Currently, non-UK domiciles who own UK property through an offshore structure – e.g. a trust, will be outside of the scope of UK IHT.
However, from 6 April 2017, the Government has confirmed that it intends to extend the charge to UK IHT on all UK residential property held indirectly by non-doms through offshore entities. This means, at death, UK IHT will be payable at 40% on the net value of the asset regardless of how it is held. Indeed some loans to finance UK residential property are also caught by these new rules.
All non-doms, whether they will become deemed domiciled on 6 April 2017 or later, should review their worldwide assets and their ongoing financial needs both in the UK and offshore. We recommend that expert advice is sought to ensure the long term protection, flexibility and efficiency of any action taken. BDO have a specialist team who can help with this if required.
The Government’s announcements intend to make a tax system that “balances fairness and international competitiveness”, however, the changes initially may deter investment from foreign nationals who prefer a more stable and favorable tax environment. For those families remaining in the UK, consideration must be given to the holding structure of non-UK assets.

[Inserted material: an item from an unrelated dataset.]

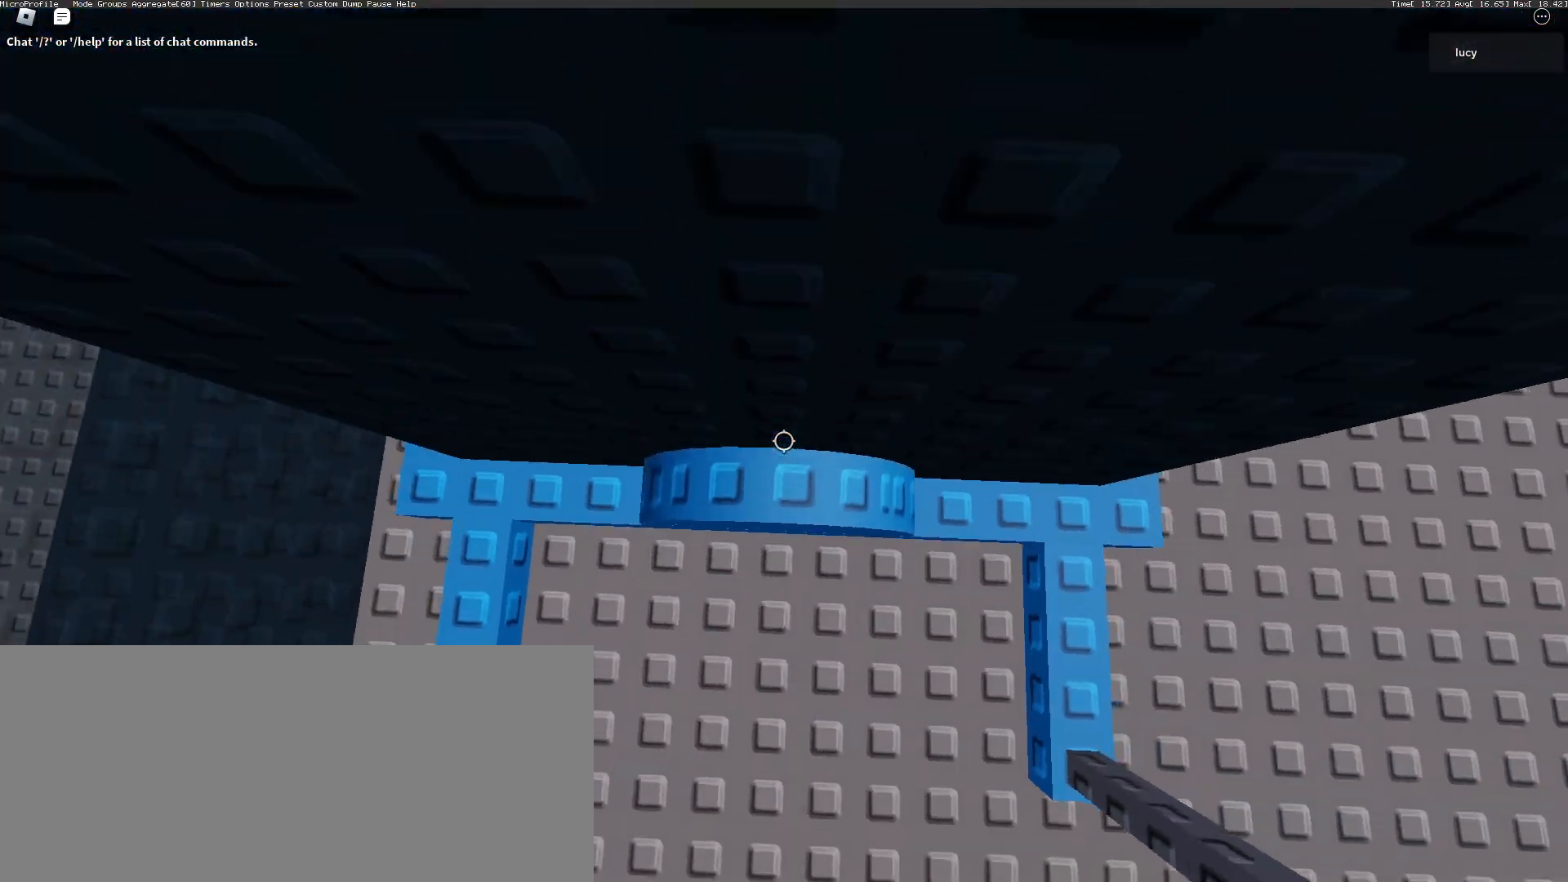
{"keys": ["a", "w"], "mouse": ["mb4", "mb5"], "events": [[117, "d", "down"], [250, "space", "down"], [300, "d", "up"], [350, "a", "down"], [367, "space", "up"]]}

Nevertheless, the changes to taxation do not need to be prohibitive, and working alongside your circumstances and objectives, BDO can provide bespoke advice to ensure you achieve your planning aims.
ATED is an annual tax payable by companies and corporate entities that own UK residential property valued at more than £500,000. Irrespective of where the company is registered or resident for tax purposes, if the company owns UK residential property which is not let to a third party, it will be subject to the ATED regime.
It is important to note however that there are reliefs which can apply in respect of ATED, meaning the liability is reduced to zero. A common relief applicable to ATED is when the property is let-out to an unconnected third party with a market rent paid or is being used as part of a property development business.
BDO can review your structure and associated UK residential property assets to determine your ATED liability and ensure this is appropriately reported to HMRC.
If you live abroad for 6 months or more per year, and receive rental income from a UK property, you’re classed as a ‘non-resident landlord’ by HMRC – even if you’re a UK resident for tax purposes.
This means you can either have 20% of your gross rental income deducted at source by your letting agent or tenant.
Alternatively, you can register as a non-resident Landlord and receive your rental income gross (without any tax being deducted), declaring rental profits as income on your UK self-assessment tax return.
The non-resident landlord scheme can have many benefits including improving cash-flow or ensuring tax is not overpaid. You must apply to HMRC to become a member of the non-resident landlord scheme and BDO can help you with this application to HMRC if required.